# Deep Learning: More Convolutional Neural Networks

Welcome back! Today’s small–group lecture explores **Convolutional Neural Networks (CNNs)**, building directly on what we've learned so far in deep learning.

By the end of this session, you will be able to:
- Understand the intuition behind CNNs and why they work so well for image data.
- Build a multi-layer PyTorch CNN from scratch.
- Explain the role of activation functions, batch normalization, and max pooling.
- Train, validate, and analyze a CNN’s performance.
- Understand core training concepts such as optimizers, loss functions, epochs, and learning rate.

This lecture is designed to feel like a guided walkthrough — with explanations of not just **what** we do, but **why** we do it.

Let's begin!

In [1]:
import torch
import torch.nn as nn
import torch.optim as optim
import torchvision
import torchvision.transforms as transforms
from tqdm import tqdm

print(f"Pytorch version: {torch.__version__}")
print(f"Torchvision version: {torchvision.__version__}")

Pytorch version: 2.3.1.post100
Torchvision version: 0.18.1


### Note: Python must be 3.11.x

If your kernel shows a value > 3.11.x you will need to downgrade. Please email the staff for help.

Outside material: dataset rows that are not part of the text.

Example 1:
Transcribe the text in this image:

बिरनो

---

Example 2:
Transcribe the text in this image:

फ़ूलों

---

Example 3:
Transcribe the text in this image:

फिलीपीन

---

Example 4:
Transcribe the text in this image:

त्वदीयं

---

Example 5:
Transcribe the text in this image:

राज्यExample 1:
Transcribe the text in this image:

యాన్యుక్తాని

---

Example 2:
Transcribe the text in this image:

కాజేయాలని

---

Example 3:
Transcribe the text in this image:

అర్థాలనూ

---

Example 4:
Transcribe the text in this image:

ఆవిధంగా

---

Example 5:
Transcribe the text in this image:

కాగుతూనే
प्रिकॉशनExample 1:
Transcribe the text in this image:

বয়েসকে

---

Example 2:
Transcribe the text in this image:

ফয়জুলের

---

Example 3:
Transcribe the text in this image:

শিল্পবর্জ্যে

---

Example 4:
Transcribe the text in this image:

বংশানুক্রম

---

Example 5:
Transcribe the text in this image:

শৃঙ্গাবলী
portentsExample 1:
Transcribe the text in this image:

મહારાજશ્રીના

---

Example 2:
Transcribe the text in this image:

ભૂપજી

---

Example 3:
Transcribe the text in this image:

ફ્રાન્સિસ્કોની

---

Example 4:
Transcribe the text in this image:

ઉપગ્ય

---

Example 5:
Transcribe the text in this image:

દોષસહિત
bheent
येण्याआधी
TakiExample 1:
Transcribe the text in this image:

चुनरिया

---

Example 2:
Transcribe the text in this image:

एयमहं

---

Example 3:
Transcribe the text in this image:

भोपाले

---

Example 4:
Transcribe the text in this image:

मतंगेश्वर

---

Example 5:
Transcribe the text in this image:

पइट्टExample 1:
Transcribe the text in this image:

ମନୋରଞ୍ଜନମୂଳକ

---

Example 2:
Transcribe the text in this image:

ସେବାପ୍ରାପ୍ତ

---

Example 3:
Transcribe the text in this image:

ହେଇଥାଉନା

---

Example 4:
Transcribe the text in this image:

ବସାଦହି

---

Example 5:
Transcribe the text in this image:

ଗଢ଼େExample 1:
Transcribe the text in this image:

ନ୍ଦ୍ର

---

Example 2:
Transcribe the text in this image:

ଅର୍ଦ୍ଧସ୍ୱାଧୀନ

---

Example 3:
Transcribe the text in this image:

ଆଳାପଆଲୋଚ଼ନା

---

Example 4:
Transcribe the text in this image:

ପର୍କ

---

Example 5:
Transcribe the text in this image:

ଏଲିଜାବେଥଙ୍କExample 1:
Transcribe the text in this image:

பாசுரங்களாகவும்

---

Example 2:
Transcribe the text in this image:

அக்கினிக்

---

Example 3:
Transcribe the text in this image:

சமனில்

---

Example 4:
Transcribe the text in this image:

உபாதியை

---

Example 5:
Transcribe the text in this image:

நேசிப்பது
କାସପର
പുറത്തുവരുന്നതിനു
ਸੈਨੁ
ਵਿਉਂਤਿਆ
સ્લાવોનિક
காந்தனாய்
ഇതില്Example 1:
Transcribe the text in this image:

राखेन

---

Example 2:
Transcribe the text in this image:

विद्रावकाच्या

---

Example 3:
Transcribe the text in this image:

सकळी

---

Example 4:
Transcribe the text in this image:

**Why does this matter?** Some PyTorch wheels break under Python 3.12 due to ABI changes. Always confirm version compatibility when working with deep learning frameworks.

In [2]:
# DEVICE CONFIGURATION
if torch.backends.mps.is_available():          # Apple Silicon
    device = torch.device("mps")
elif torch.cuda.is_available():                # CUDA GPU
    device = torch.device("cuda")
else:
    device = torch.device("cpu")               # Fallback

print("Using device:", device)

Using device: mps


For today's small group, we will walk through the process of setting up a convolutional neural network ("CNN" for short) using the `pytorch` package!

CNNs shine when working with **structured grid data**, especially images — tasks like classification, segmentation, object detection, and more.

Why? Because CNNs:
- Capture local patterns (edges, textures) via **convolutions**.
- Build hierarchical features (shapes → objects) through **stacked layers**.
- Use **shared weights**, making them efficient and translation-invariant.

Let’s load a dataset so we can see these ideas in action.

Recall from lecture that CNNs are generally used to process gridded data or images.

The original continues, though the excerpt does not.